Go over the data below and say how many lines hold the word "external". Only the number is needed.

[[ INFORMATION, beginning ]]

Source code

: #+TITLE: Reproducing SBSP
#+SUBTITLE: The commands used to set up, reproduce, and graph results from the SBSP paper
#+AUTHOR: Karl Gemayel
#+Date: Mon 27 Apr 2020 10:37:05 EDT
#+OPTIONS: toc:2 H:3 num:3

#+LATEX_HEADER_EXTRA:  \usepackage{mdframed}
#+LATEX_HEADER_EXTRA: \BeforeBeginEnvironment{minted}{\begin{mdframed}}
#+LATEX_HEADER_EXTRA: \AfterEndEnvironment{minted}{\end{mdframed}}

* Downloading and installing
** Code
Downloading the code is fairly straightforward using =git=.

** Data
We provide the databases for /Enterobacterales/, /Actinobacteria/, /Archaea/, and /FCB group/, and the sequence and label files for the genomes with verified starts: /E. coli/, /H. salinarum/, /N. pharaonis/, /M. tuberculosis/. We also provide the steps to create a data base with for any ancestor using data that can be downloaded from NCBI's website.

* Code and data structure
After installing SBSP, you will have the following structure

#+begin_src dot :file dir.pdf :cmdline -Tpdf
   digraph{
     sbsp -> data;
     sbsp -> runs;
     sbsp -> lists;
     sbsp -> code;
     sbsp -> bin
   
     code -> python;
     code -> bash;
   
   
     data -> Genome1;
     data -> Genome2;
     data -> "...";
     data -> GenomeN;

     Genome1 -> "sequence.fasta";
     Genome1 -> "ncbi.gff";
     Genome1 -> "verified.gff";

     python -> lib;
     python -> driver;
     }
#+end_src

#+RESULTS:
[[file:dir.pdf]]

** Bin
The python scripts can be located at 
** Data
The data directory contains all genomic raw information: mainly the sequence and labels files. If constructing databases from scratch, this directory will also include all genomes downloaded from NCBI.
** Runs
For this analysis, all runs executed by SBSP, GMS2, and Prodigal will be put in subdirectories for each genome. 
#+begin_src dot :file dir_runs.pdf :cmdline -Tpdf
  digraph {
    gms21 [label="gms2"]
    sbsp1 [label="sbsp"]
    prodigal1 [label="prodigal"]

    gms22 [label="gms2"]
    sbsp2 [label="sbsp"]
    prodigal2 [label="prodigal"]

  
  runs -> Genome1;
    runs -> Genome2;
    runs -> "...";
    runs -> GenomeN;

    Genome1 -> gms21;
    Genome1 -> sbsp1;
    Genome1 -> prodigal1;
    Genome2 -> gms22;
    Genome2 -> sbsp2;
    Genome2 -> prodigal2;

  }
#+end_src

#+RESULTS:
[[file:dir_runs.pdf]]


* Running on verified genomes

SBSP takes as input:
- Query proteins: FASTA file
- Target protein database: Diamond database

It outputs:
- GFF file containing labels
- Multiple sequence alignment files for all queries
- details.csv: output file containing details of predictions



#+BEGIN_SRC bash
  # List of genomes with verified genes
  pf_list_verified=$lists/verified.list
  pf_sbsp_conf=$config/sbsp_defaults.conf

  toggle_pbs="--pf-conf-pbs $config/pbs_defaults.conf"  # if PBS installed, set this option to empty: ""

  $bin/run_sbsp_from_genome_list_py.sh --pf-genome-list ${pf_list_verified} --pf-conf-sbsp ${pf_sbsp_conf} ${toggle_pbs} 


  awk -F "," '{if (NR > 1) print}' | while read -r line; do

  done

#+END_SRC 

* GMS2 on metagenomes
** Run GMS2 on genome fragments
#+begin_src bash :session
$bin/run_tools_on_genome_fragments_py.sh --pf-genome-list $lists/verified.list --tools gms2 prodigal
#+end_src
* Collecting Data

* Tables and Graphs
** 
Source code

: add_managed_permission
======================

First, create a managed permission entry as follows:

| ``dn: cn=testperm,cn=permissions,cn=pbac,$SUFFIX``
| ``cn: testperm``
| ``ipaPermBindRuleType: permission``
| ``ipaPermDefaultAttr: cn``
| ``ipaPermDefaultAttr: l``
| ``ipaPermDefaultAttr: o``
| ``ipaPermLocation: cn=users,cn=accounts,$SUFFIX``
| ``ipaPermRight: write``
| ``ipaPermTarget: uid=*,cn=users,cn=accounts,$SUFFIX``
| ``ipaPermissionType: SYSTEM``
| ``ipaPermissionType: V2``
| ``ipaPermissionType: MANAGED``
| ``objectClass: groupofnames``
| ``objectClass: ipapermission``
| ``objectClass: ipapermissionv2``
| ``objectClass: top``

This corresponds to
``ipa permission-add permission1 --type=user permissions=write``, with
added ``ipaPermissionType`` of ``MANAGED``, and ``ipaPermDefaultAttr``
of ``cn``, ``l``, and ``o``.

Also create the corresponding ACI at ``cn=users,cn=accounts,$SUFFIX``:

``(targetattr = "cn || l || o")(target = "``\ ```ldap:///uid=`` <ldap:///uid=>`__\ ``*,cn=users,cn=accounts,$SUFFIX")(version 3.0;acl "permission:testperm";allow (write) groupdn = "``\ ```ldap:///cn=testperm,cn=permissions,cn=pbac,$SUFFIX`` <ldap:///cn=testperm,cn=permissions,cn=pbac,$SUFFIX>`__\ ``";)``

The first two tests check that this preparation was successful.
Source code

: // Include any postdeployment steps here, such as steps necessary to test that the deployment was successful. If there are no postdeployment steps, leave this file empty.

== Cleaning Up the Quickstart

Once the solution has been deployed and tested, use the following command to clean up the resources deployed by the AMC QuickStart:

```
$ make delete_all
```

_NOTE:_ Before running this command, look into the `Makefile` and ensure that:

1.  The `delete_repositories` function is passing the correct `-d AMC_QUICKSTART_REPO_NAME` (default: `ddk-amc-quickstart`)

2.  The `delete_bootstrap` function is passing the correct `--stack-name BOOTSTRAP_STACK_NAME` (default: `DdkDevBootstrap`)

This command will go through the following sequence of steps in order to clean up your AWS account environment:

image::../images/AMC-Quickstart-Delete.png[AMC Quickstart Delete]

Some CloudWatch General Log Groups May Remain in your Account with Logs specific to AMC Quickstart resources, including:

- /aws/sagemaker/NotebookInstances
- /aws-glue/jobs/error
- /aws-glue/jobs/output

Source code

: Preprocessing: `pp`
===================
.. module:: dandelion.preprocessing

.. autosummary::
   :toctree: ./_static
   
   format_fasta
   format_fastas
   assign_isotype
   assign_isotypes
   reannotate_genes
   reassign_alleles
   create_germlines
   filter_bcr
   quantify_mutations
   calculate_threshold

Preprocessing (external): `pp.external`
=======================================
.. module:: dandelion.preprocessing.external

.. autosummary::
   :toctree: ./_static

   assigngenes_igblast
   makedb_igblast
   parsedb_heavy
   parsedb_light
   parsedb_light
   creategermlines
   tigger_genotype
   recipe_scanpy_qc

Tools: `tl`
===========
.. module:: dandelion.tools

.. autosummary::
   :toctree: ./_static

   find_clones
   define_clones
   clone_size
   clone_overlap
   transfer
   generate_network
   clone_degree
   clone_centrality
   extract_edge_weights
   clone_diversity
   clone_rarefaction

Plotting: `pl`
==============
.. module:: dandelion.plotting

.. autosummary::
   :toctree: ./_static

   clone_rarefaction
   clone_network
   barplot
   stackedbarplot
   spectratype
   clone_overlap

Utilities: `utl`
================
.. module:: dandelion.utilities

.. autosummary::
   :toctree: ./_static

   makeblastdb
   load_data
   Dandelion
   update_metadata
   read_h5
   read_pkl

[[ INFORMATION, end ]]

FINISHED EXERCISE: 2